▸ **SUPPLIED MATERIAL**
▶
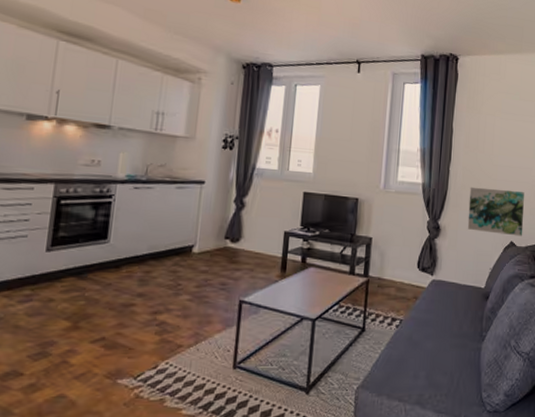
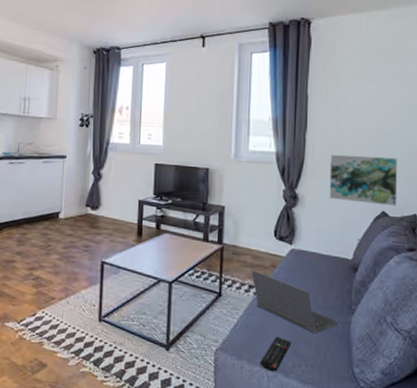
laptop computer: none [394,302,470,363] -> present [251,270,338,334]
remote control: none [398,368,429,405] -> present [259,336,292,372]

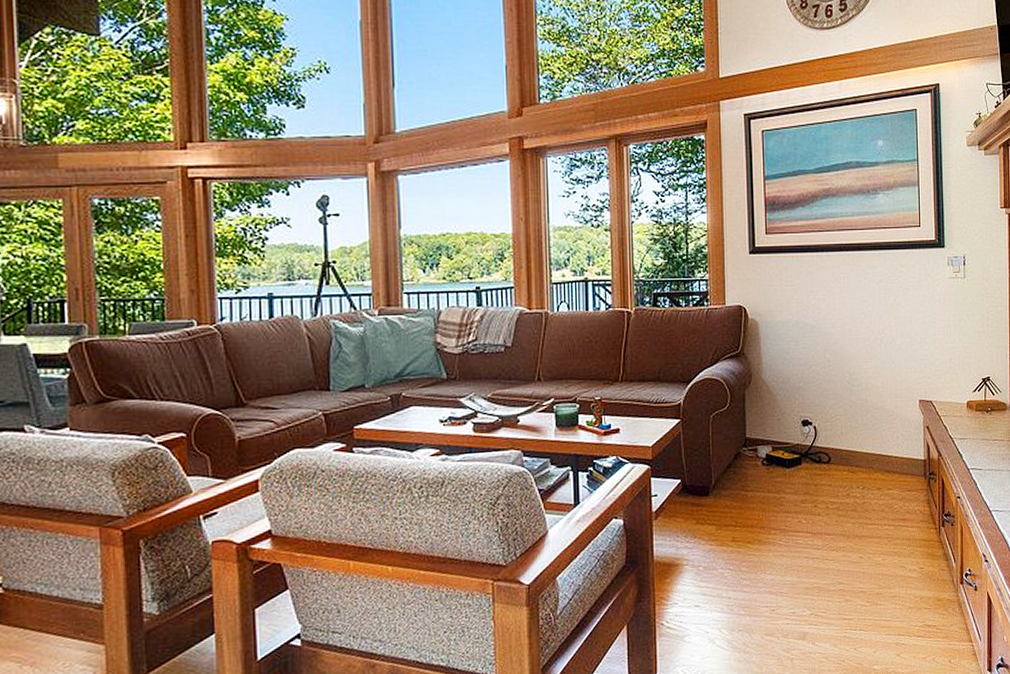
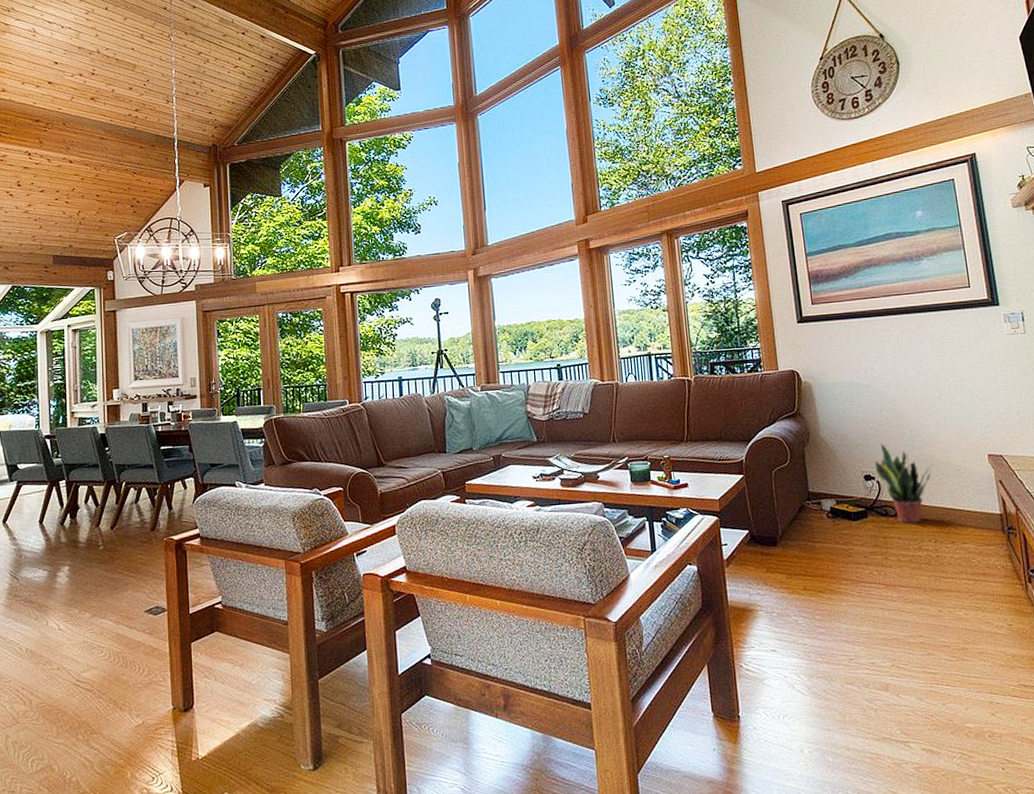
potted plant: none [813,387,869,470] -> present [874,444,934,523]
◀
▶
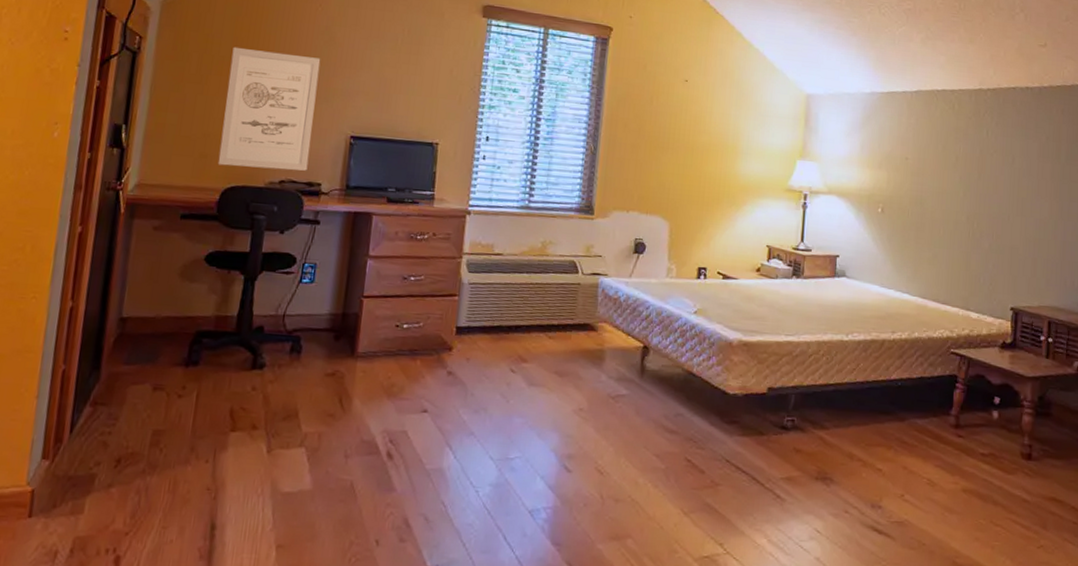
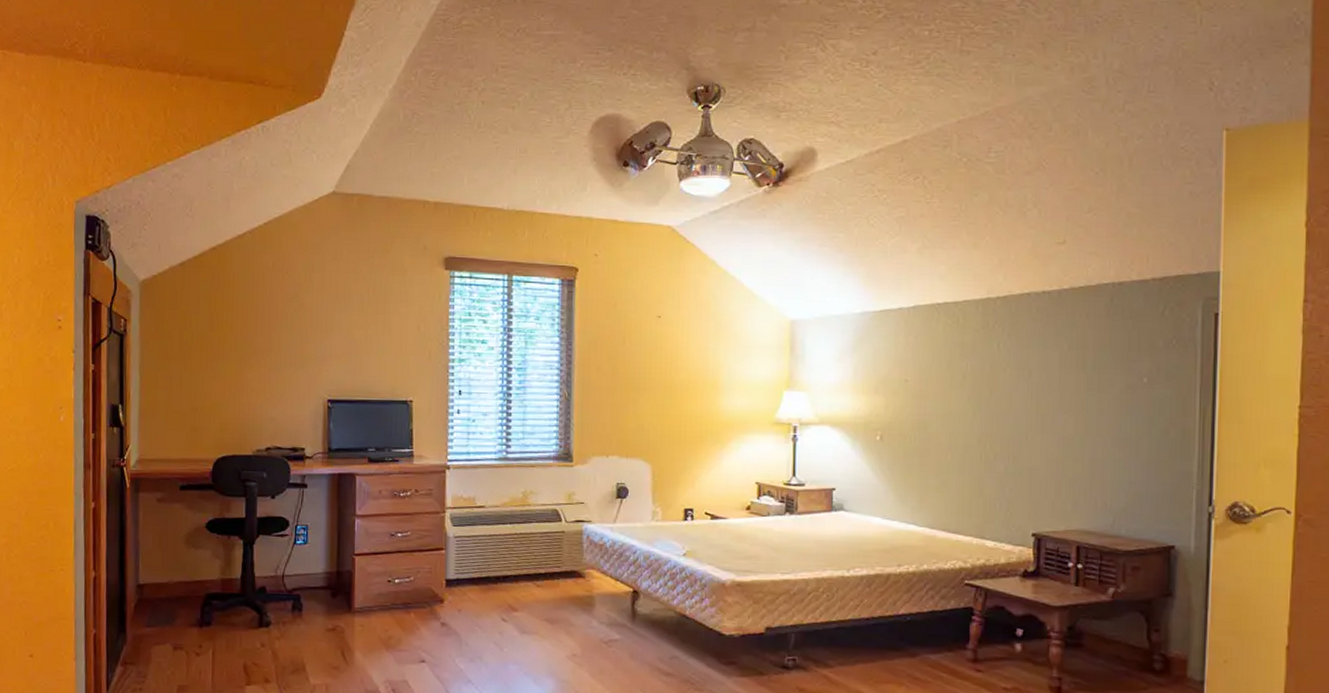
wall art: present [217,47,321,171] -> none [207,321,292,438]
◀
▶
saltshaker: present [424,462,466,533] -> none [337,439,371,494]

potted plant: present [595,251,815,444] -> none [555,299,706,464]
◀
▸ **WHAT IS REQUIRED**
A verbatim reproduction is expected: starting at the line above that has "laptop computer: none", ending at the line that has "potted plant: none", both included, and with no pictures and no other lines.

▸ **TASK RESULT**
laptop computer: none [394,302,470,363] -> present [251,270,338,334]
remote control: none [398,368,429,405] -> present [259,336,292,372]

potted plant: none [813,387,869,470] -> present [874,444,934,523]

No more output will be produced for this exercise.